Decision trees are interpretable models that are well-suited to non-linear learning problems. Much work has been done on extending decision tree learning algorithms with differential privacy, a system that guarantees the privacy of samples within the training data. However, current state-of-the-art algorithms for this purpose sacrifice much utility for a small privacy benefit. These solutions create random decision nodes that reduce decision tree accuracy or spend an excessive share of the privacy budget on labeling leaves. Moreover, many works do not support continuous features or leak information about them. We propose a new method called PrivaTree based on private histograms that chooses good splits while consuming a small privacy budget. The resulting trees provide a significantly better privacy-utility trade-off and accept mixed numerical and categorical data without leaking information about numerical features.
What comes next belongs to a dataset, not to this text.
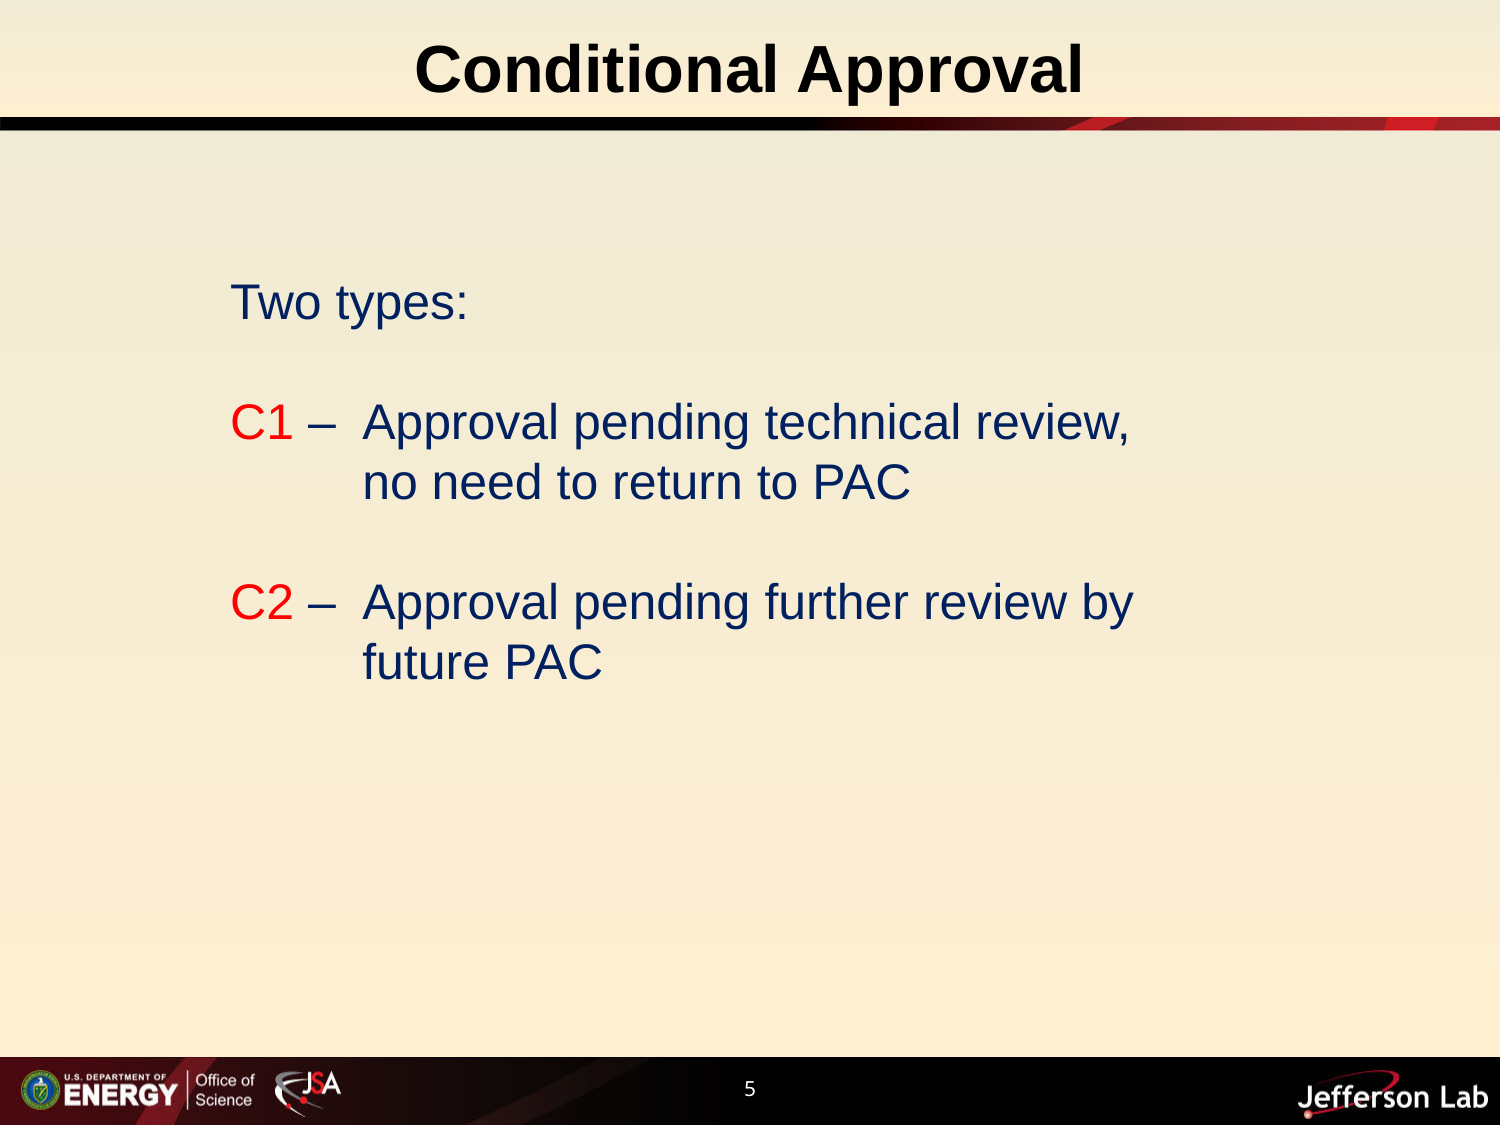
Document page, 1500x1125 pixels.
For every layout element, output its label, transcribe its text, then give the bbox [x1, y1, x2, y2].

Finally, while it is notoriously hard to give robustness guarantees against data poisoning attacks, we demonstrate bounds for the expected accuracy and success rates of backdoor attacks against differentially-private learners. By leveraging the better privacy-utility trade-off of PrivaTree we are able to train decision trees with significantly better robustness against backdoor attacks compared to regular decision trees and with meaningful theoretical guarantees.

翻译：决策树是可解释模型，非常适用于非线性学习问题。大量研究致力于将差分隐私（一种保证训练数据中样本隐私的系统）扩展到决策树学习算法中。然而，当前针对这一目的的最先进算法为了微小的隐私收益而牺牲了大量效用。这些解决方案生成的随机决策节点降低了决策树的准确性，或将过多隐私预算用于标记叶子节点。此外，许多工作不支持连续特征或会泄露其信息。我们提出了一种基于私有直方图的新方法PrivaTree，该方法能在消耗少量隐私预算的同时选择优质分裂点。由此生成的树提供了显著更优的隐私-效用权衡，并能接受混合数值与类别数据而不泄露数值特征信息。最后，尽管为数据投毒攻击提供鲁棒性保证极具挑战性，但我们展示了针对差分隐私学习器的后门攻击预期准确率和成功率的界限。通过利用PrivaTree更好的隐私-效用权衡，我们能够训练出相较于常规决策树具有显著更强后门攻击鲁棒性，且具备有意义的理论保证的决策树。